[PASSAGE FOR REVIEW]
----
Starting with the punch line is low on drama, but makes up for it in clarity. So here’s the punch line.

For many people, the New Perspective on Paul (just NPP from now on) has come to mean this – ‘get in by grace, stay in by merit’. It’s not actually quite put like this, normally it’s ‘get in by grace, stay in by works’ but it’s more accurate to say merit. Since this is the popular understanding, I am going to refer to this as NPP (pop).

What does it mean? The NPP (pop) is the view that the beginning of the Christian life is by the grace of God – he calls us to restored right relationship with himself through the work of Christ by the preaching of the gospel. But, so the story goes, the NPP (pop) holds that the way a person stays right with God is by doing good works that earn his ongoing favour – hence ‘stay in by merit’.
----
[TASK REQUIREMENTS]
1 - In the passage on the New Perspective on Paul, turn the paragraph beginning "For many people, the New Perspective" into a short bulleted list that keeps its main facts.
2 - According to the passage on the New Perspective on Paul, how does NPP (pop) say a person stays right with God?
----
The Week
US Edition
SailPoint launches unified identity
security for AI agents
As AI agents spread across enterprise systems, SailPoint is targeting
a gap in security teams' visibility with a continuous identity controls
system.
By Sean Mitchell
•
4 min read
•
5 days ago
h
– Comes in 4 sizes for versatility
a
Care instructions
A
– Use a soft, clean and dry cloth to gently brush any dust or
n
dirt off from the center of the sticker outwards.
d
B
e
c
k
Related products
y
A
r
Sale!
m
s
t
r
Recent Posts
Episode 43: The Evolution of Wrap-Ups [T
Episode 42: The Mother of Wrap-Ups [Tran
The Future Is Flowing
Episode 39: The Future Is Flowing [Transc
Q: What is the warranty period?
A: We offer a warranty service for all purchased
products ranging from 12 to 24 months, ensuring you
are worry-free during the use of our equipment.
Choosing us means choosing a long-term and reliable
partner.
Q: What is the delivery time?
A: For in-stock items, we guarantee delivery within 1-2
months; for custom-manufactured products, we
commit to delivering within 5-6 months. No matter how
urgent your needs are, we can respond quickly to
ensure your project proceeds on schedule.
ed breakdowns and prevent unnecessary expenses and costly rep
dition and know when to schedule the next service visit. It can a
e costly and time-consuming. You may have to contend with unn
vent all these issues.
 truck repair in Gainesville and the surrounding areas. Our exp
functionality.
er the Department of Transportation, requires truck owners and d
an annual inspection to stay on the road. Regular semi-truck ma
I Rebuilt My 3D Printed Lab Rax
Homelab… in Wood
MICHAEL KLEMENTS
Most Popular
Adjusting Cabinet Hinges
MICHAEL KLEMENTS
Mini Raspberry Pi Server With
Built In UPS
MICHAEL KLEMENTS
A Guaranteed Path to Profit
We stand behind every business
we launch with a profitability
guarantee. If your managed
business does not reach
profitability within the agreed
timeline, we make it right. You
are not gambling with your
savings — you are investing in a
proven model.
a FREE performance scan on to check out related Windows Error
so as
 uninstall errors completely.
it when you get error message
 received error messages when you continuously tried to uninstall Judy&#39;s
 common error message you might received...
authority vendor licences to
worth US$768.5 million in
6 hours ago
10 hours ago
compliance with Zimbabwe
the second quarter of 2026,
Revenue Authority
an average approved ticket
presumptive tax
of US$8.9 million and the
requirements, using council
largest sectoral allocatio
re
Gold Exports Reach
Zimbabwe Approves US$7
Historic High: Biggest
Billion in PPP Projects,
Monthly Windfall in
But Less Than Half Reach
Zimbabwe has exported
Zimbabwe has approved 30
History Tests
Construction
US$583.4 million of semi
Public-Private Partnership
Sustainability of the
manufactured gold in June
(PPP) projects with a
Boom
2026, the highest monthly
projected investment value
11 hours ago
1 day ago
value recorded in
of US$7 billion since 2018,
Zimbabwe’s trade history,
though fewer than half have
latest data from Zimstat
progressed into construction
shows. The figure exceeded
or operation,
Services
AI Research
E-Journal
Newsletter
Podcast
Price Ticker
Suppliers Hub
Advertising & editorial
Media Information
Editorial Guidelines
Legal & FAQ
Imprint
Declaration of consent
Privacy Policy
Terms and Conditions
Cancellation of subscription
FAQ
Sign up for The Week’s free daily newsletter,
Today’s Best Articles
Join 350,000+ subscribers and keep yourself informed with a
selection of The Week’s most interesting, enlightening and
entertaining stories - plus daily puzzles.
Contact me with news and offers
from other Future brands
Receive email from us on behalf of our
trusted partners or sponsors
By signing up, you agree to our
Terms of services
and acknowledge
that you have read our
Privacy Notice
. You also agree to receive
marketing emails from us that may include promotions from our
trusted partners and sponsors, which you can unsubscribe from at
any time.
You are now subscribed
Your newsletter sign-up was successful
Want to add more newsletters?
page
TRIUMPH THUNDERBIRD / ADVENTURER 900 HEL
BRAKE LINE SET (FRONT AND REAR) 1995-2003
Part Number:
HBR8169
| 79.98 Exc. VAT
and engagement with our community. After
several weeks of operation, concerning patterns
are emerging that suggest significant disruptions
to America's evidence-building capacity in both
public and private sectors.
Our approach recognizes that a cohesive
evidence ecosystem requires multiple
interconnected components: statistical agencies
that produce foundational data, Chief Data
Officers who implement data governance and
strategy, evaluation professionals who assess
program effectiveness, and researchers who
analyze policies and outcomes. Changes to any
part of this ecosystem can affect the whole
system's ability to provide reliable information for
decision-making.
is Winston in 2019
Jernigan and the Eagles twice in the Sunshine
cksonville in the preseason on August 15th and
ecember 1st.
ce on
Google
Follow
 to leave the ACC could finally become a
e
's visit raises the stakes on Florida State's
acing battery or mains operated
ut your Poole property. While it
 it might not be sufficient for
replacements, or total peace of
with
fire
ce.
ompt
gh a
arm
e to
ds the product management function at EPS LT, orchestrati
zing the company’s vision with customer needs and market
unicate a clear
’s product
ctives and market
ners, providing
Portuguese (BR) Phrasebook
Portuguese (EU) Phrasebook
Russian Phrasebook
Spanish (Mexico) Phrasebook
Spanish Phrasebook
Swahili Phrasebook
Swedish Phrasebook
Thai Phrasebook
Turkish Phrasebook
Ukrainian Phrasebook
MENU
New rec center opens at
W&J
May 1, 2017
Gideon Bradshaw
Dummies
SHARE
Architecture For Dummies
----
[WRITTEN RESPONSES]
1 -
- Many people have come to take the New Perspective on Paul (NPP) to mean "get in by grace, stay in by merit."
- It is usually phrased "get in by grace, stay in by works," but "merit" is the more accurate word.
- Because this is the popular understanding, it is called NPP (pop) here.

2 - By doing good works that earn God's ongoing favor.